For early development, I find it easiest to build in an NFS mounted
volume and simply load my kext from there. That way, if something
explodes, I can skip steps 2-3. Here is a makefile snippet:
load: mydriver.kext
sudo chown -R root:wheel mydriver.kext
(sudo kextload -s . -r . mydriver.kext; sudo chown -R $
(USER):wheel mydriver.kext)
You might want to do the chown before you try loading it, or the first
time will always fail...
unload: mydriver.kext
sudo kextunload -m com.mycompany.iokit.mydriver
Now all I do to load the driver is "make load". When^H^H^H^Hif it
crashes, I have the symbols ready to go.
The only drawback is that the NFS fs must be exported with root=0 to
avoid running into the bug that requires kexts be owned by root:wheel.
That's a feature, not a bug. The intent is to make it impossible for
third parties to demand-load a KEXT that does malicious things behind
your back, without you first granting explicit authorization during
the install by typing your admin password. If it were not this way,
it'd be trivial to compromise your machine from a shell account.
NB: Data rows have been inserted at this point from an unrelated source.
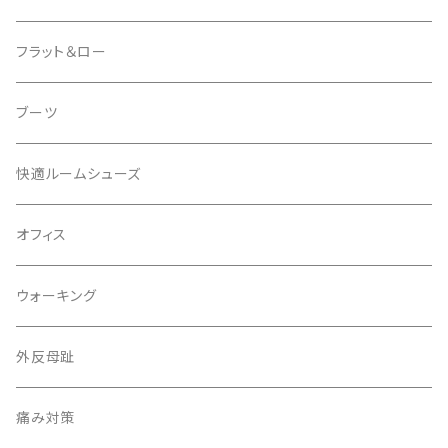
フラット＆ロー
ブーツ
快適ルームシューズ
オフィス
ウォーキング
外反母趾
痛み対策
Obviously, if this bothers you enough, you can download the kextd
sources from:
<http://darwinsource.opendarwin.org/10.0.4/system_cmds-175.2/kextd.tproj/
>
And compile up your own copy that removes this restriction. I
recommend that you do not do this; if you do it anyway, I recommend
you do not give people shell access to the modified machine.